Penagihan tidak boleh dilakukan dengan cara mempermalukan konsumen, menggunakan kekerasan verbal atau fisik, ataupun meneror secara terus-menerus. Bahkan, terdapat batasan waktu dan lokasi penagihan. Penagihan hanya boleh dilakukan:
- Pada hari Senin hingga Sabtu
- Pukul 08.00 hingga 20.00 waktu setempat
- Tidak pada hari libur nasional
- Hanya di alamat domisili atau alamat penagihan yang disepakati
Di luar waktu dan tempat tersebut, penagihan hanya boleh dilakukan apabila ada persetujuan dari konsumen. Hal ini menjadi fondasi perlindungan hukum bagi nasabah agar terbebas dari tekanan psikis maupun pelanggaran privasi.

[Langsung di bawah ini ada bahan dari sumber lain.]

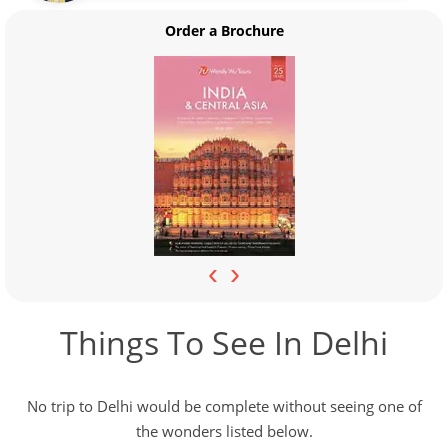
Order a Brochure
‹
›
Things To See In Delhi
No trip to Delhi would be complete without seeing one of
the wonders listed below.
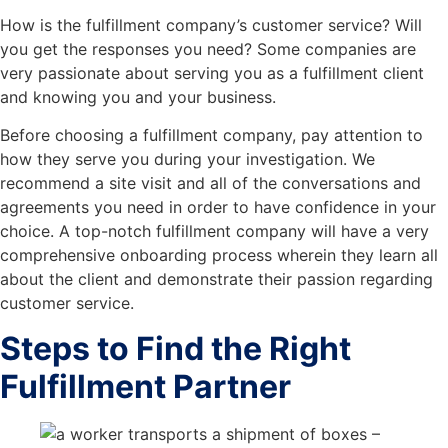
How is the fulfillment company’s customer service? Will
you get the responses you need? Some companies are
very passionate about serving you as a fulfillment client
and knowing you and your business.
Before choosing a fulfillment company, pay attention to
how they serve you during your investigation. We
recommend a site visit and all of the conversations and
agreements you need in order to have confidence in your
choice. A top-notch fulfillment company will have a very
comprehensive onboarding process wherein they learn all
about the client and demonstrate their passion regarding
customer service.
Steps to Find the Right
Fulfillment Partner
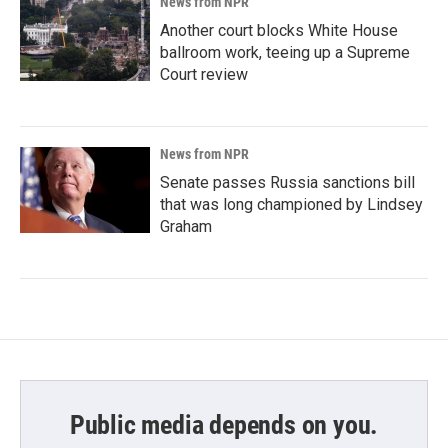
News from NPR
Another court blocks White House
ballroom work, teeing up a Supreme
Court review
News from NPR
Senate passes Russia sanctions bill
that was long championed by Lindsey
Graham
Public media depends on you.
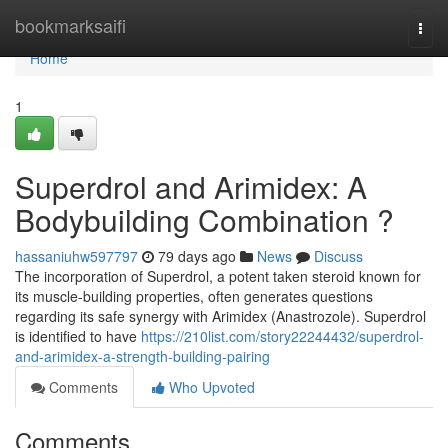
Home
bookmarksaifi
Togg
navi
Home
1
Superdrol and Arimidex: A
Bodybuilding Combination ?
hassaniuhw597797
79 days ago
News
Discuss
The incorporation of Superdrol, a potent taken steroid known for
its muscle-building properties, often generates questions
regarding its safe synergy with Arimidex (Anastrozole). Superdrol
is identified to have
https://210list.com/story22244432/superdrol-
and-arimidex-a-strength-building-pairing
Comments
Who Upvoted
Comments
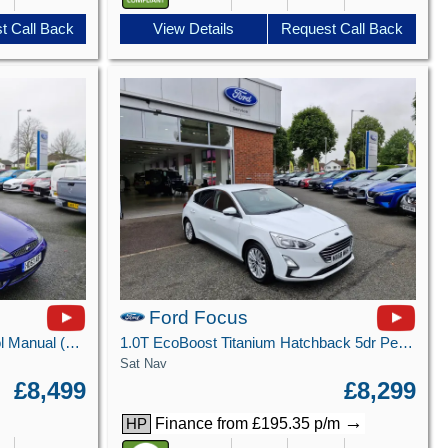
t Call Back
View Details
Request Call Back
Ford Focus
2.0 ST-170 Hatchback 3dr Petrol Manual (218 g/km, 171 bhp)
1.0T EcoBoost Titanium Hatchback 5dr Petrol Manual Euro 6 (s/s) (125 ps)
Sat Nav
£8,499
£8,299
→
Finance from £195.35 p/m
HP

Baca Juga: Sudah Bayar Lunas Pinjol tapi Masih Diteror? Ini Solusi yang Bisa Dilakukan
Peran dan Tanggung Jawab Nasabah
Dalam pernyataan resminya, Friderica Widyasari Dewi, selaku Kepala Eksekutif Pengawas Perilaku Pelaku Usaha Jasa Keuangan, Edukasi dan Perlindungan Konsumen, menekankan pentingnya sikap bertanggung jawab dari masyarakat sebagai debitur.
Menurutnya, perlindungan konsumen harus diiringi dengan komitmen nasabah untuk menyelesaikan kewajiban.

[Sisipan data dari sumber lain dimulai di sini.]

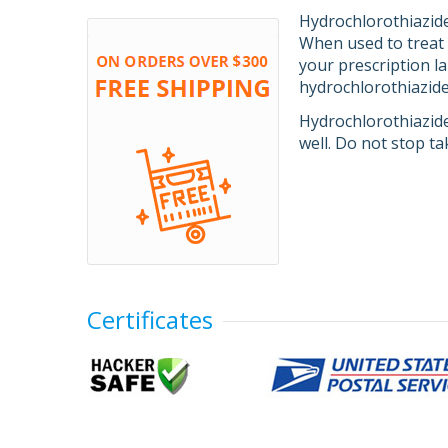
Hydrochlorothiazide 
When used to treat 
your prescription l
hydrochlorothiazide 
Hydrochlorothiazide
well. Do not stop ta
Certificates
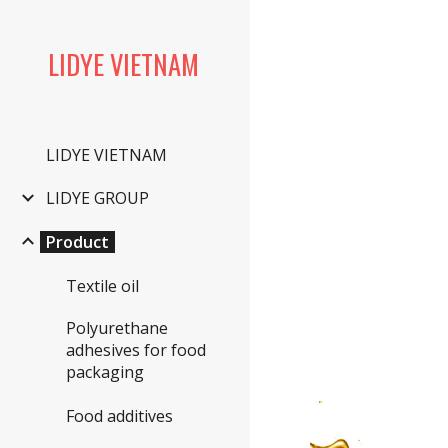
Sk
LIDYE VIETNAM
LIDYE VIETNAM
LIDYE GROUP
Product
Textile oil
Polyurethane
adhesives for food
packaging
Food additives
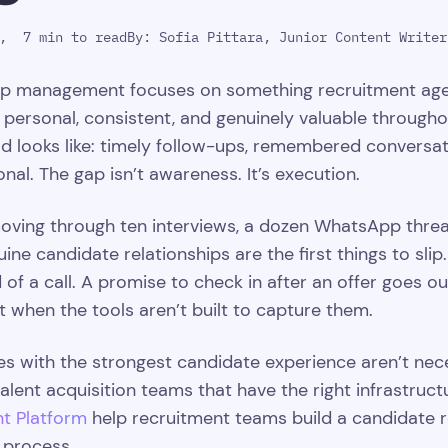
,
7 min to read
By:
Sofia Pittara, Junior Content Writer
ip management focuses on something recruitment agenc
 personal, consistent, and genuinely valuable through
 looks like: timely follow-ups, remembered conversat
nal. The gap isn’t awareness. It’s execution.
oving through ten interviews, a dozen WhatsApp threads,
nuine candidate relationships are the first things to sl
 of a call. A promise to check in after an offer goes 
t when the tools aren’t built to capture them.
es with the strongest candidate experience aren’t neces
talent acquisition teams that have the right infrastruct
nt Platform
help recruitment teams build a candidate 
 process.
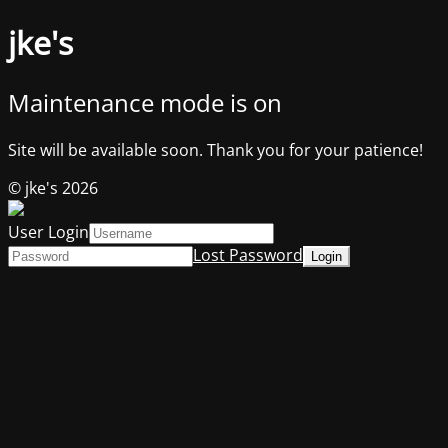
jke's
Maintenance mode is on
Site will be available soon. Thank you for your patience!
© jke's 2026
User Login
Lost Password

Friderica mengingatkan bahwa solusi terbaik untuk menghindari tekanan dari debt collector adalah dengan membayar utang tepat waktu atau mengajukan restrukturisasi apabila menghadapi kendala keuangan.
Nasabah diharapkan proaktif berkomunikasi dengan pihak penyelenggara pinjol dan tidak lari dari tanggung jawab.
Namun, dia juga menekankan bahwa keputusan akhir mengenai restrukturisasi tetap berada di tangan perusahaan keuangan. Oleh karena itu, proses negosiasi harus dilakukan secara terbuka dan dengan iktikad baik dari kedua belah pihak.
OJK Tidak Lindungi Konsumen Nakal
Dalam banyak kasus, OJK kerap menerima aduan dari masyarakat terkait ancaman debt collector. Namun, OJK juga secara tegas menyatakan tidak akan memberikan perlindungan kepada konsumen yang memang tidak beritikad baik dalam menyelesaikan utang.
Konsumen yang sejak awal berniat menghindar atau melakukan pinjaman secara tidak bertanggung jawab juga dapat dikenakan sanksi.
Dengan demikian, aspek etika, kejujuran, dan komunikasi menjadi komponen kunci dalam membangun hubungan antara nasabah dan penyelenggara layanan pinjol.